Nico DiAngelo onları uyarmıştı: Hades'in Evi en kötü anılarını uyandıracak, hayaletlerini huzursuz kılacaktı... Nitekim şimdi her biri zor durumda. Teker teker korkularıyla yüzleşmekten başka çareleri yok.

Jason, küçükken onu terk eden annesinin hayaletiyle karşı karşıya. Bir lider olarak gücünü nasıl kanıtlayacağını bilmese de, annesinin yaptığı gibi sözünden vazgeçecek değil.

Nico, bir kez daha Reyna ve Koç Hedge ile gölge yolculuğu yaparsa hayalete dönüşebilir. Yine de bu karar, kehanetin belirttiği gibi başka birisinin hayatını kaybetmesini engelleyebilir.
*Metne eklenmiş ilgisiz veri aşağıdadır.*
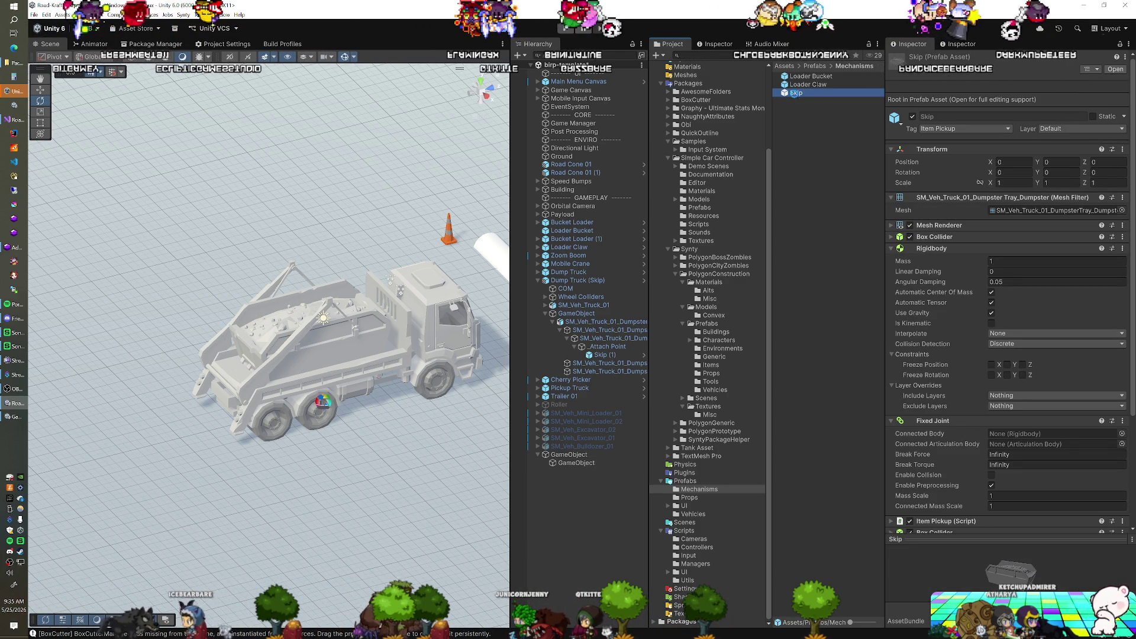
pyautogui.press('ctrl+d')
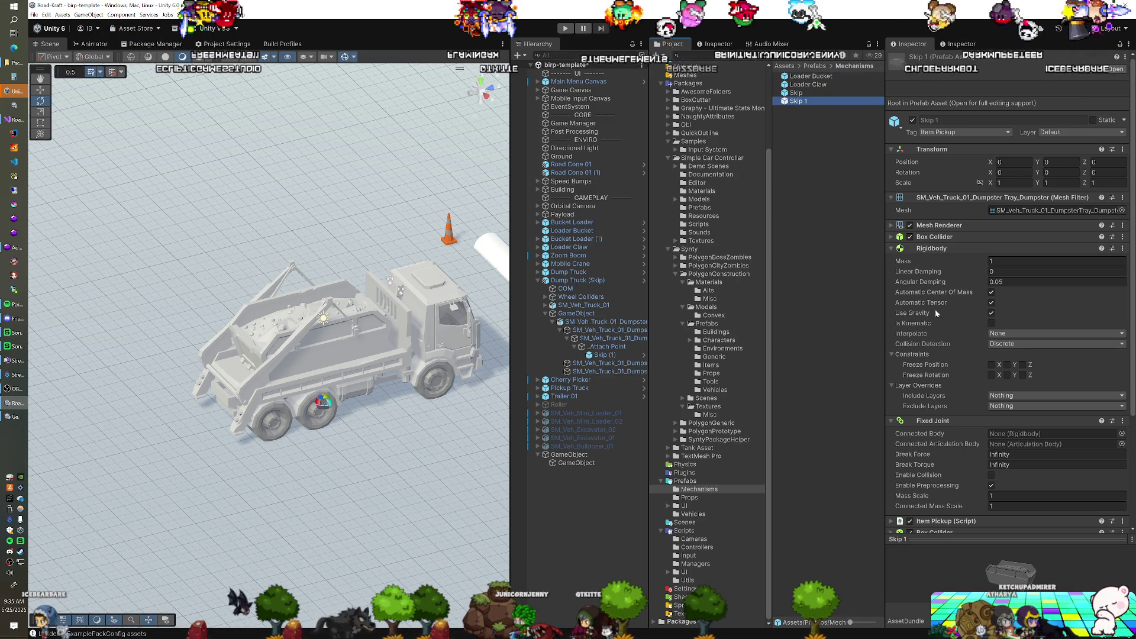
pyautogui.scroll(-5, 945, 353)
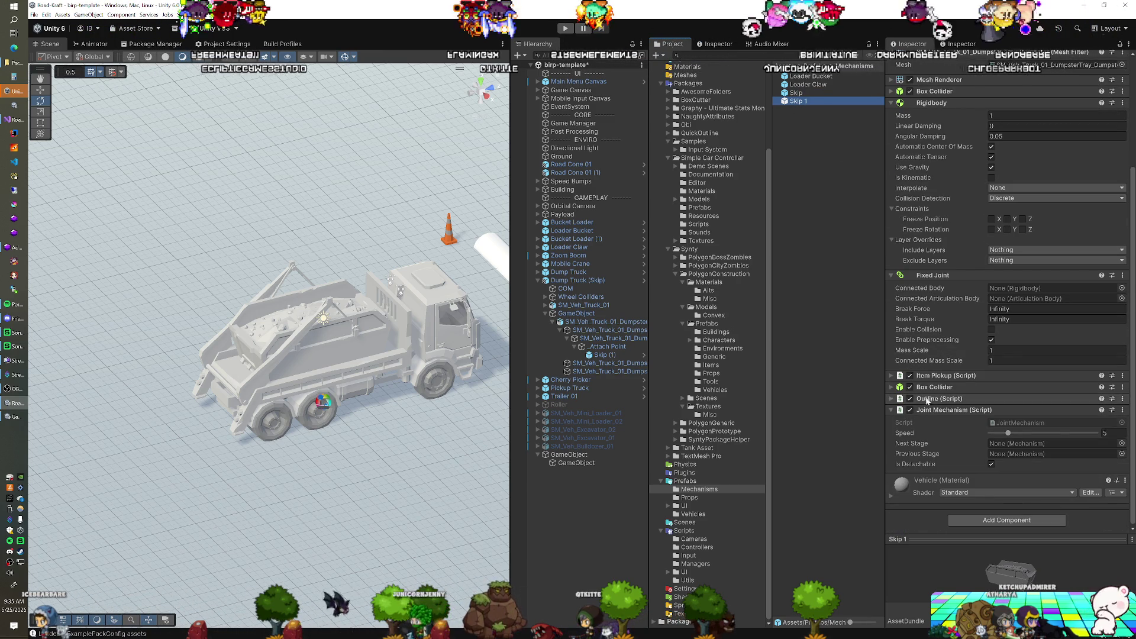
pyautogui.rightClick(925, 410)
pyautogui.click(946, 445)
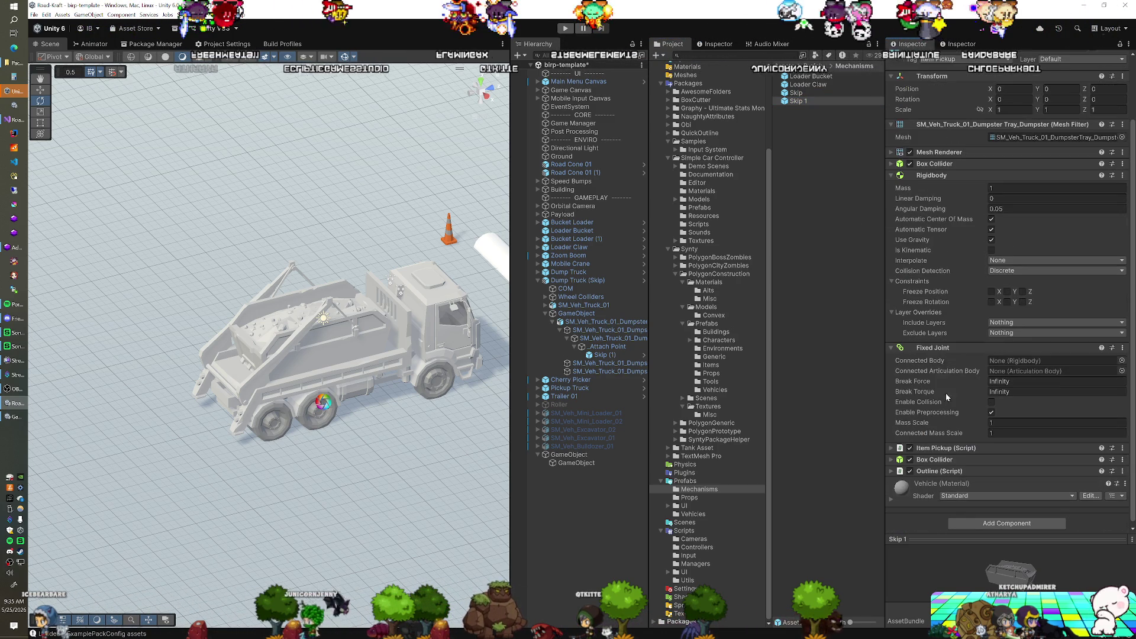
pyautogui.rightClick(930, 348)
pyautogui.click(954, 381)
pyautogui.rightClick(931, 248)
Athena Parthenos'u, savaş patlak vermeden Melez Kampı'na götürmeye çalışan Reyna'nın peşinde zalim bir avcı var. Korkularını yenmeye çalışan Piper, üzerine düşeni yapmaya hazır. Leo ise planın işe yaramamasından ve arkadaşlarının kendisine karışmasından endişe duyuyor.
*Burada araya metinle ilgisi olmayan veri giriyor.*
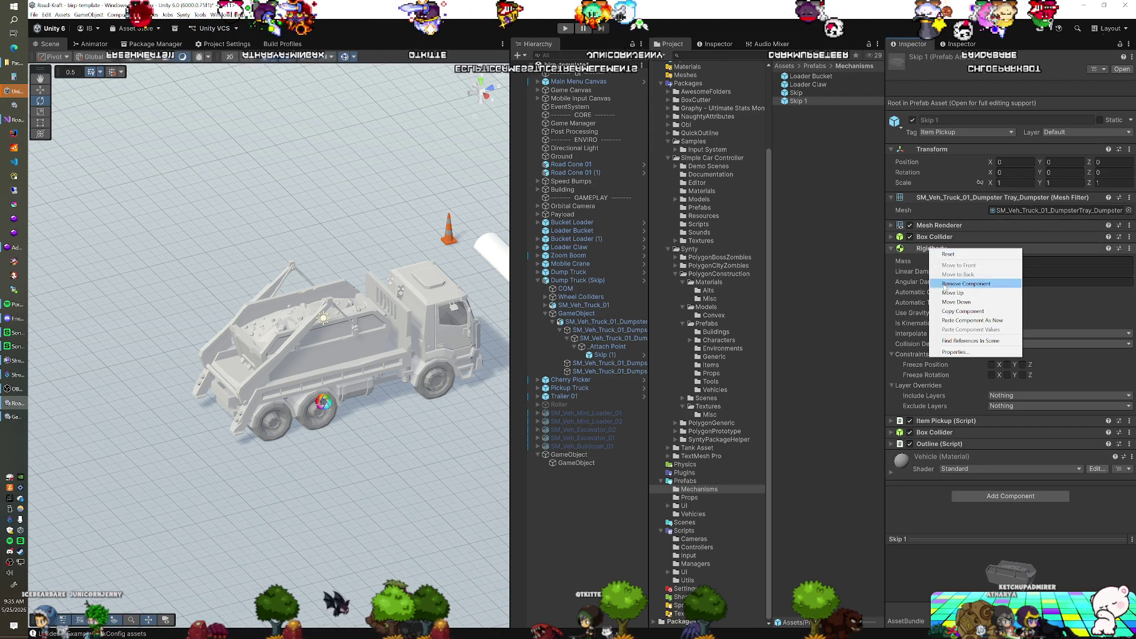
# Step: Swap Skip 1's Rigidbody for an Articulation Body and drop a Skip 1 instance into the scene
pyautogui.click(944, 284)
pyautogui.click(974, 326)
pyautogui.write('ar')
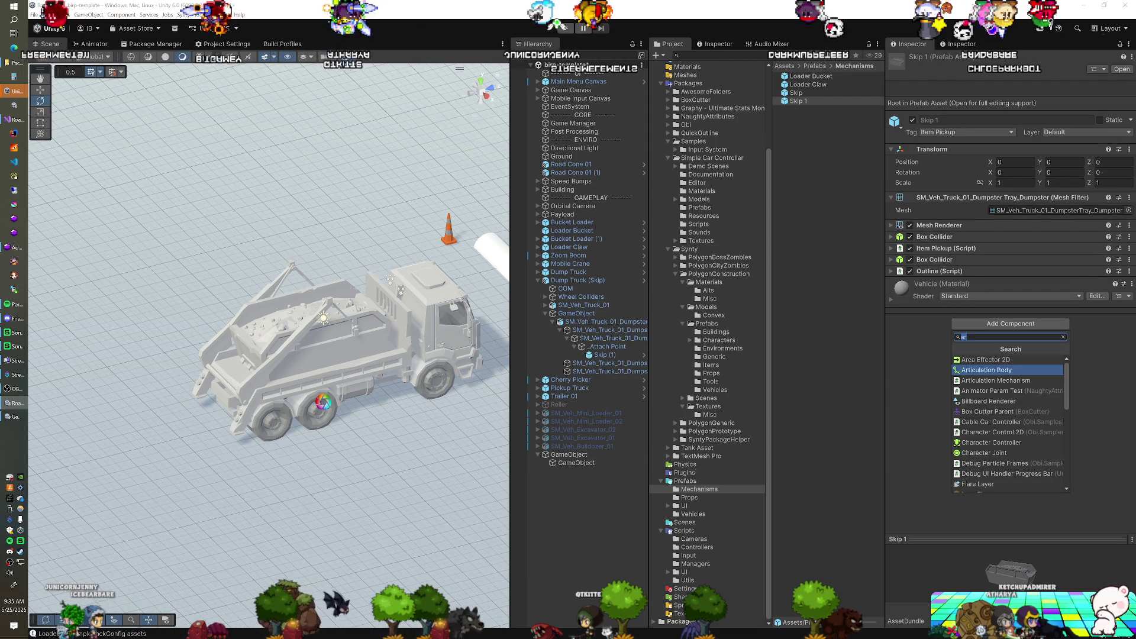
pyautogui.press('Return')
Oysa hepsi biliyor ki, Toprak Ana'yı alt etmek için içlerinden biri ölmeli...

İnanın, benim gibi bu seriye bağımlı olan bir insan bu tanıtımı okurken bile zorlanıyor. Senelerdir tanıdığım Percy, Annabeth, Jason, Piper, Leo, Hazel ve Frank'in son macerasını okumak bana kötü hissettirdi. Kitabı okurken olur olmadık yerlerde durdum ve ağladım. Kim böyle harika bir serinin bitmesini isterdi ki? 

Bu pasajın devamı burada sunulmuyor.